This is probably hard thing to do, because I know you would come across to this site. But I have to do this, because after all, I really feel the need of divulging these burdens within me, or else I just don't know what worst I can do.
First, I would like to clarify myself that I am not fighting back anybody. Its just that I am not fond of confrontations, I hate that. I know myself that I can't handle things right in confrontations. Because I know how to weigh things silently even without any words to say, I swear I really can feel things that aren't right.
I used to like you, as a matter of fact I felt that we can be good buddies someday. I just don't understand of who changed first, what make us changed and when that changes happened? Too many questions, diba? because that's exactly what I am now.
These are the things that I really don't want to see you doing.
- You both seems to have YOUR OWN friendships. You keep on talking and talking (silently) and then eventually both of you will laugh silently even if I am beside you. I know this is sounds paranoid, but this behavior makes me feel that I am out of the place, where the fact I am just sitting beside you. I am sure you both don't want that as well.
- When I am talking to you to ask something or just to clarify something or whatever the reasons that I tend to approach you. You seems deaf for not hearing me at all. Ending, I need to repeat what I am saying to just find your answers to my query. I have noticed that you don't treat others that way. It stresses me! because, I tend not to speak the whole day long, because I am too mad.

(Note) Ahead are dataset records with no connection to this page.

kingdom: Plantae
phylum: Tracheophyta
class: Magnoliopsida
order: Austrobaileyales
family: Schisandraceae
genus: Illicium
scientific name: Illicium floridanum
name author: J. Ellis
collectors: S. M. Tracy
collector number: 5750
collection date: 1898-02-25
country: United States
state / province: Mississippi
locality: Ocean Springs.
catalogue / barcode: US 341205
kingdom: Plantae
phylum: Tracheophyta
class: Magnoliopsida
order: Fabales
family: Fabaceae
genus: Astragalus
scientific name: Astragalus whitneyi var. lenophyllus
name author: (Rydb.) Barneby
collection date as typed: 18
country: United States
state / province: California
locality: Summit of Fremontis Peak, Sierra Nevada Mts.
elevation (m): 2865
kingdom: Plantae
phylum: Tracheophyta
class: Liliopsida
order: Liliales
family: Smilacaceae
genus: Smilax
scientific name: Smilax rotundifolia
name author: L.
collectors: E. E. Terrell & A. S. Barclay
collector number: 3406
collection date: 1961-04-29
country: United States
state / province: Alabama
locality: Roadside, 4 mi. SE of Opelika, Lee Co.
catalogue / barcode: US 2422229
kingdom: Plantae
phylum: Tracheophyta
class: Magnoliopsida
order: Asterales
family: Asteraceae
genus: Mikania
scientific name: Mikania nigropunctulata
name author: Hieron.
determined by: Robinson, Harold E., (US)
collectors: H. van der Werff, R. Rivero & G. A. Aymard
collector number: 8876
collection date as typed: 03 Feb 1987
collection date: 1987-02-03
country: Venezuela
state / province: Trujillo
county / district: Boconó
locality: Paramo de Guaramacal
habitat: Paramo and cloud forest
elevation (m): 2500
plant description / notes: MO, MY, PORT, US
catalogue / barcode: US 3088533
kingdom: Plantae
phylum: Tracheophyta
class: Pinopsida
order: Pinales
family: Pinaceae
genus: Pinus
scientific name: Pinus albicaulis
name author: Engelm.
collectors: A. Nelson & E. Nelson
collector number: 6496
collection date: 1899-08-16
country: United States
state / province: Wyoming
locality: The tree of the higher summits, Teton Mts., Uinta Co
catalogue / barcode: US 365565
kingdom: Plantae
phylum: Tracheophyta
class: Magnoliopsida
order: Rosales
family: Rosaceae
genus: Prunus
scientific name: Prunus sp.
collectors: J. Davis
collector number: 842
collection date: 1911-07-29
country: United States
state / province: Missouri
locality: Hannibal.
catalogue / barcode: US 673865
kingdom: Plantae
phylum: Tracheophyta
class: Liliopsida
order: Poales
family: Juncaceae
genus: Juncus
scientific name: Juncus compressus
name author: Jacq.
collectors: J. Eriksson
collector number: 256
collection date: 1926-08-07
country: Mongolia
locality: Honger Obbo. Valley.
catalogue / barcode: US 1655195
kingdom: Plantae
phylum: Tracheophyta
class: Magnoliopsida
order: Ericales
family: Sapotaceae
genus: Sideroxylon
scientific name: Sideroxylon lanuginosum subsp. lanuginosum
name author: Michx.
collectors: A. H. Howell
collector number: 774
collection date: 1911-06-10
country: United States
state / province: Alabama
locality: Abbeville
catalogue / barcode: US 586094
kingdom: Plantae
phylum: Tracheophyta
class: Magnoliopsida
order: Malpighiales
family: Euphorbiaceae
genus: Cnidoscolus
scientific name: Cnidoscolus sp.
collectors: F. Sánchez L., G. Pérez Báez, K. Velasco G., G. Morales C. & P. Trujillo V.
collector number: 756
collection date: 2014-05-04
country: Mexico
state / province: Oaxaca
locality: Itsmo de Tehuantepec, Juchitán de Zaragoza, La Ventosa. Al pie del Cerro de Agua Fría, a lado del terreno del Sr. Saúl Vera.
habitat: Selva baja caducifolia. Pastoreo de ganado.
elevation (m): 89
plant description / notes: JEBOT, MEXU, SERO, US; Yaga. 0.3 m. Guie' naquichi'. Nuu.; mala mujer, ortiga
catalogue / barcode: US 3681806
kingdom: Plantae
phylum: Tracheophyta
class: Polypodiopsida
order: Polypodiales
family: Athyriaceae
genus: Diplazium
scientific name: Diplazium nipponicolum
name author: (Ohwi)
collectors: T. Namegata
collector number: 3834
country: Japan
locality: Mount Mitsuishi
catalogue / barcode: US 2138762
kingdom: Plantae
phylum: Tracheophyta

- Just today, you said that I am a job digger. I just can't accept that. Thanks God for my husband, I know I've got a tranquilizer in his being (winks to him). I just don't see the point of saying those words. You know what implies me for those words, that you hate me for taking place of what are your previous responsibilities. Please, bear in mind that I am not like that, I will not grab any responsibilities unless otherwise given me the authority to do that.
I am sorry, because I know that I shouldn't feel this way since it is indeed 9 days left before Christmas. But I am hoping and praying that next year, or if God permits the circumstances we might have each other's closeness again before the vacation started. I am not rushing myself, because I know that I am not ready to mingle again. Please if you happen to read this, don't just tell straight to my face. I just want change!!